_Request 1_
In the Waterford football article below, how many county titles in a row did Stradbally win?
_Request 2_
Carry on the Waterford football article from the point where it stops.

_Supplied passage_
Munster Club SFC Final: Seán Moranon how, while the Waterford footballers may misfire, it's a different story at club level
The thing that struck Peter Queally most forcibly was the indifference. After a career that started as a footballer in Waterford, he switched to the hurlers and was around for the emotion of the county's 2002 breakthrough in Munster.
When he called time on hurling a couple of years later, Queally decided to give something back to football and got involved with the county team.
"One thing really struck me when I threw in my lot with the footballers as a player and trainer. We trained very hard and played Limerick in the McGrath Cup. Limerick had a strong team at the time but they only beat us by a point or two.
"The first League game was against Wicklow at home and we got beaten easily enough on the day but what stayed with me was the level of support. There were only 60 or 70 supporters there. We'd done well in the McGrath Cup and were under new management but hardly anyone was interested. It was totally deflating."
Waterford football isn't quite Kilkenny football but when the All-Ireland hurling champions last had a team in the NFL, their neighbours were about the only team they could plausibly aspire to beat.
This decade has, however, been eventful for Waterford football. Everything is relative, of course, and one provincial under-21 title plus an All-Ireland junior championship and a clutch of creditable but unyielding appearances in provincial club finals would be less of a golden age in Kerry and more of a recession but for Waterford there have been glimpses of a better time.
That trend continues tomorrow afternoon in Killarney, as Ballinacourty become the third club from the county in four years to contest a senior Munster final. Even more impressively their predecessors have been competitive in defeat - Stradbally going to a replay against Kilmurry-Ibrickane and 12 months ago The Nire nearly completing an astonishing comeback against eventual All-Ireland finalists Dr Crokes.
There remains, however, a reluctance to read too much into the prospects at senior county level. Pat Nugent managed the team that achieved the most stellar breakthrough of the decade - the defeat of Kerry in the 2003 Munster under-21 final. He acknowledges the difficulty of following through.
"Players are there," he says, "but we haven't been able to translate that into results. Good results are sporadic - you might get a couple of good ones in the league but a lot of disappointing ones as well."
It's at club level that the county has most consistently been a top-level presence. Queally believes that this was driven by the excellence of a Stradbally team that won five consecutive county titles, emulating the club record from the 1940s.
"There were a couple of factors," according to Queally. "The emergence of Stradbally really took the county championship by storm and they were very unlucky not to win the Munster championship.
"Nire saw how close Stradbally came and I think took confidence from it. Also you have the impact some of the younger clubs have made on the championship.
"Huge development work is being done and some very good young footballers have come through and that has brought the level up.
"An interesting thing is that the Waterford championship runs late and I think that helps clubs in both hurling and football. They have more momentum going into the provincial games."
The enhanced development work started in the 1990s when former Cork All-Ireland winning captain and later team manager Larry Tompkins did some work in Waterford.
He describes what he found as a "shambles" but says that with the hard work and commitment of the football community the situation was addressed.
"The interest of guys like Timmy O'Keeffe and Eamonn Martin brought it up to a new level. We set up a very good scheme that eventually had 15 to 20 coaches active in the county. We also put a lot of work into the under-21s. Unfortunately not all of those players went on to senior. Some played other sports and others just walked away.

_Study material_

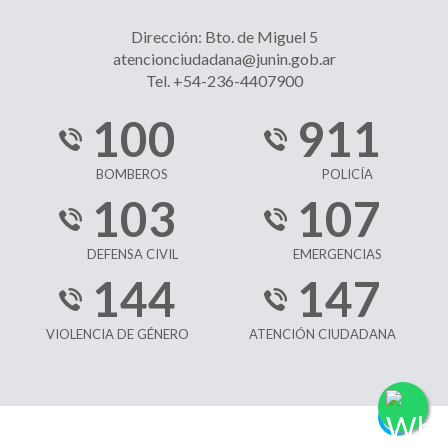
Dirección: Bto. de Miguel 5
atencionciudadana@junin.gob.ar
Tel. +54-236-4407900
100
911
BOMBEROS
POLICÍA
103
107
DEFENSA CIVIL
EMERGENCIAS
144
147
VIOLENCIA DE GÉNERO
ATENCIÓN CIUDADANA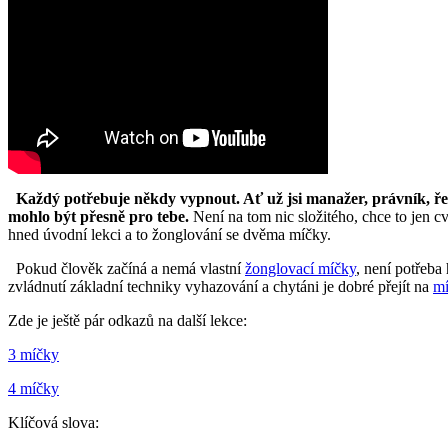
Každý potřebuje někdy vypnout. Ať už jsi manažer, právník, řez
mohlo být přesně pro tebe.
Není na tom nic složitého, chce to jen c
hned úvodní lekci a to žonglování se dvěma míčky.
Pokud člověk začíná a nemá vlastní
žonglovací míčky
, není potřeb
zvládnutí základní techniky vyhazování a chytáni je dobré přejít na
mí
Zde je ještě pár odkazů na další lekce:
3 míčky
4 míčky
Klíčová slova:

* * *

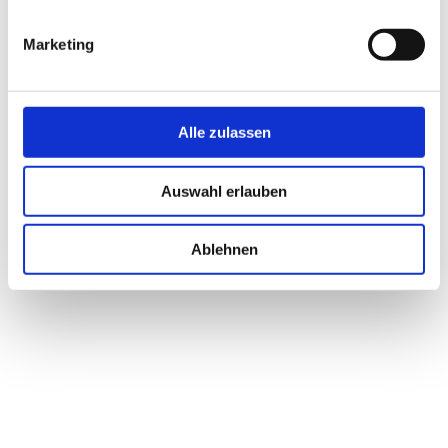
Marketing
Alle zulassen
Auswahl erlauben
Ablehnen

--

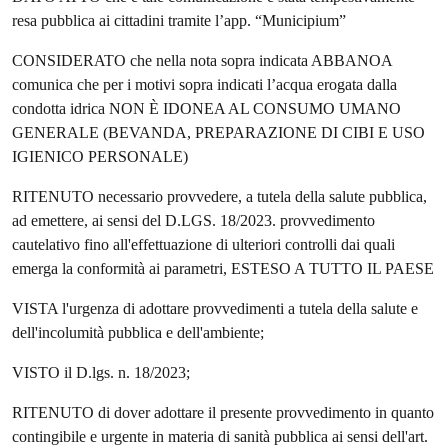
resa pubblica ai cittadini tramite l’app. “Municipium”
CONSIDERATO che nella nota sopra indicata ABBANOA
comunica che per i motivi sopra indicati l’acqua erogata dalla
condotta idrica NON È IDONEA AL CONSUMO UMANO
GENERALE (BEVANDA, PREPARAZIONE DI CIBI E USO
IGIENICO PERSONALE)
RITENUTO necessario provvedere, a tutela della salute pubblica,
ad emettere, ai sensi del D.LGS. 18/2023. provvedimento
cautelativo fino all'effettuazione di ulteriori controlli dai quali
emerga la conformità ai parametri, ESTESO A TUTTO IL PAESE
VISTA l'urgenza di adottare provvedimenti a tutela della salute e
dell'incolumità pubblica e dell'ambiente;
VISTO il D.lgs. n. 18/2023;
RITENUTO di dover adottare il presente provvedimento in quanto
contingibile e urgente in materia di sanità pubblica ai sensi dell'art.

_Response box 1_
Five consecutive county titles.

_Response box 2_
"You need things organised to attract young players into the senior panel. Those structures traditionally haven't been there."
For instance, the county's junior All-Ireland successes of 1999 and 2004 featured players who, all things being equal, should have been playing for the seniors.
The favoured statistic at the time was that for the four years 2001-04 the winner of the county's Footballer of the Year award didn't play for the senior team.
Hurling takes its toll: Michael Walsh, who captained the Munster hurling champions last season and won an All Star, is one of the best - if not the best - footballer in Waterford; Shane Walsh, the next most highly rated, joined the hurlers last season.
Nonetheless, Tompkins was impressed by the raw material and the attitude of the clubs.
"I got huge commitment. They had the talent that could be brought on. Their clubs were always competitive, rarely trimmed. They were strong to beat and very spirited."
His stint with the county was productive in establishing raised horizons. The under-21s reached Munster finals in 1994 and '95, losing to Cork and Kerry teams who would go on to win All-Irelands. That trend of improved competitiveness continued after Tompkins left, with another Munster final appearance, this time against Limerick.
The first under-21 final not to feature either Cork or Kerry went to a replay before Limerick won. Three years later, Shane Walsh's late, late goal defeated Kerry in Walsh Park and led to a creditable All-Ireland semi-final display against eventual champions Dublin.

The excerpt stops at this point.